→ **Given task**
Could you give back the data word for word, from its first line through the line containing "கக்கூசுக்கு", with both of those lines included? Leave the pictures out of your reply.

→ **Listed records**
(begin)

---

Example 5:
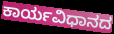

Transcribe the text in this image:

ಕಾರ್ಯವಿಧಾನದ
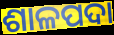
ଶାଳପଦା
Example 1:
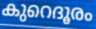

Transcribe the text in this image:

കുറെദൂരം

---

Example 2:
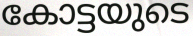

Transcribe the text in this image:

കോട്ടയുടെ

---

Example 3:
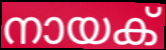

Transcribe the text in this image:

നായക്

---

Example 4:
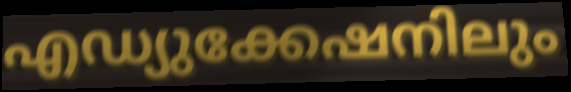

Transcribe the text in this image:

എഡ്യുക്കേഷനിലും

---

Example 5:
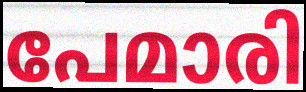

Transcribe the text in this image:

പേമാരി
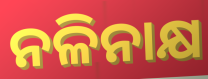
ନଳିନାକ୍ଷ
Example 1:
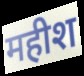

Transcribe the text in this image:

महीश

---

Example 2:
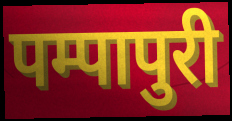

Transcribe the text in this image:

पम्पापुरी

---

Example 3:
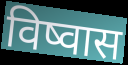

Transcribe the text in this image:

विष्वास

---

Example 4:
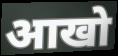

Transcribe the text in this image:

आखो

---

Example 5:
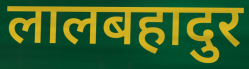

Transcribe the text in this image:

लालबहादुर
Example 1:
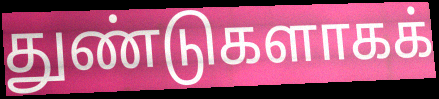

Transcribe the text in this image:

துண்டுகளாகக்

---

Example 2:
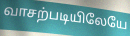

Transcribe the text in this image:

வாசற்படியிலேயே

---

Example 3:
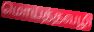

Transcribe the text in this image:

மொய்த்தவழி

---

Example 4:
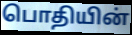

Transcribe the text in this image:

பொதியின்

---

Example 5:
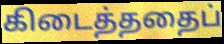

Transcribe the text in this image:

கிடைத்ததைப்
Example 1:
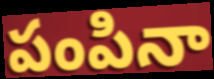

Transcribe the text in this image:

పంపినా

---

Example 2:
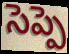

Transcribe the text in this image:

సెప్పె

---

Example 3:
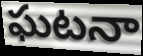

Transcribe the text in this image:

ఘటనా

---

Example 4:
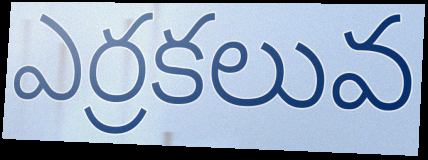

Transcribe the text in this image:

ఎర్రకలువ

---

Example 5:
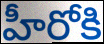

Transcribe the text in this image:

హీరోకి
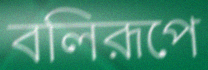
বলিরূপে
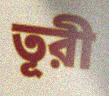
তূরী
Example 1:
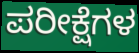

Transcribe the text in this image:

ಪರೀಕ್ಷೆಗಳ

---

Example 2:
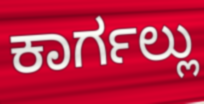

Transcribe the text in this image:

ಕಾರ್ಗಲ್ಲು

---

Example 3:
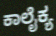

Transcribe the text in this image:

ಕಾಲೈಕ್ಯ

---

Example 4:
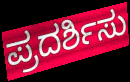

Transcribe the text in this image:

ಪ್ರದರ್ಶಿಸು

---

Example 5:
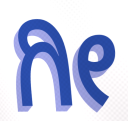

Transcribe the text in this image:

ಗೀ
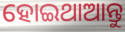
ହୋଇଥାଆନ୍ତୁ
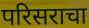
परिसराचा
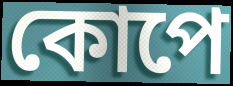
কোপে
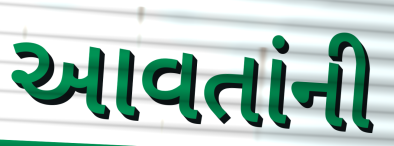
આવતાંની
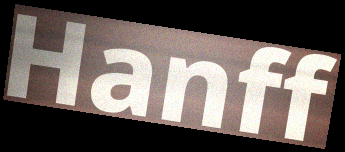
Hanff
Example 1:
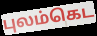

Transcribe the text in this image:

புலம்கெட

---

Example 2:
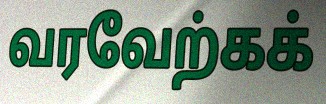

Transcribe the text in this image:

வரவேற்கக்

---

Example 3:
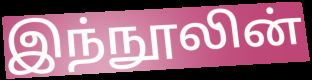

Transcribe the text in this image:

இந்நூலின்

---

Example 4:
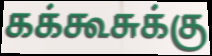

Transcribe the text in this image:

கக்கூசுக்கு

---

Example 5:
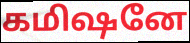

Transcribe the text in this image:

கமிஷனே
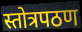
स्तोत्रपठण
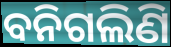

(end)

→ **Full output**
---

Example 5:

Transcribe the text in this image:

ಕಾರ್ಯವಿಧಾನದ
ଶାଳପଦା
Example 1:

Transcribe the text in this image:

കുറെദൂരം

---

Example 2:

Transcribe the text in this image:

കോട്ടയുടെ

---

Example 3:

Transcribe the text in this image:

നായക്

---

Example 4:

Transcribe the text in this image:

എഡ്യുക്കേഷനിലും

---

Example 5:

Transcribe the text in this image:

പേമാരി
ନଳିନାକ୍ଷ
Example 1:

Transcribe the text in this image:

महीश

---

Example 2:

Transcribe the text in this image:

पम्पापुरी

---

Example 3:

Transcribe the text in this image:

विष्वास

---

Example 4:

Transcribe the text in this image:

आखो

---

Example 5:

Transcribe the text in this image:

लालबहादुर
Example 1:

Transcribe the text in this image:

துண்டுகளாகக்

---

Example 2:

Transcribe the text in this image:

வாசற்படியிலேயே

---

Example 3:

Transcribe the text in this image:

மொய்த்தவழி

---

Example 4:

Transcribe the text in this image:

பொதியின்

---

Example 5:

Transcribe the text in this image:

கிடைத்ததைப்
Example 1:

Transcribe the text in this image:

పంపినా

---

Example 2:

Transcribe the text in this image:

సెప్పె

---

Example 3:

Transcribe the text in this image:

ఘటనా

---

Example 4:

Transcribe the text in this image:

ఎర్రకలువ

---

Example 5:

Transcribe the text in this image:

హీరోకి
বলিরূপে
তূরী
Example 1:

Transcribe the text in this image:

ಪರೀಕ್ಷೆಗಳ

---

Example 2:

Transcribe the text in this image:

ಕಾರ್ಗಲ್ಲು

---

Example 3:

Transcribe the text in this image:

ಕಾಲೈಕ್ಯ

---

Example 4:

Transcribe the text in this image:

ಪ್ರದರ್ಶಿಸು

---

Example 5:

Transcribe the text in this image:

ಗೀ
ହୋଇଥାଆନ୍ତୁ
परिसराचा
কোপে
આવતાંની
Hanff
Example 1:

Transcribe the text in this image:

புலம்கெட

---

Example 2:

Transcribe the text in this image:

வரவேற்கக்

---

Example 3:

Transcribe the text in this image:

இந்நூலின்

---

Example 4:

Transcribe the text in this image:

கக்கூசுக்கு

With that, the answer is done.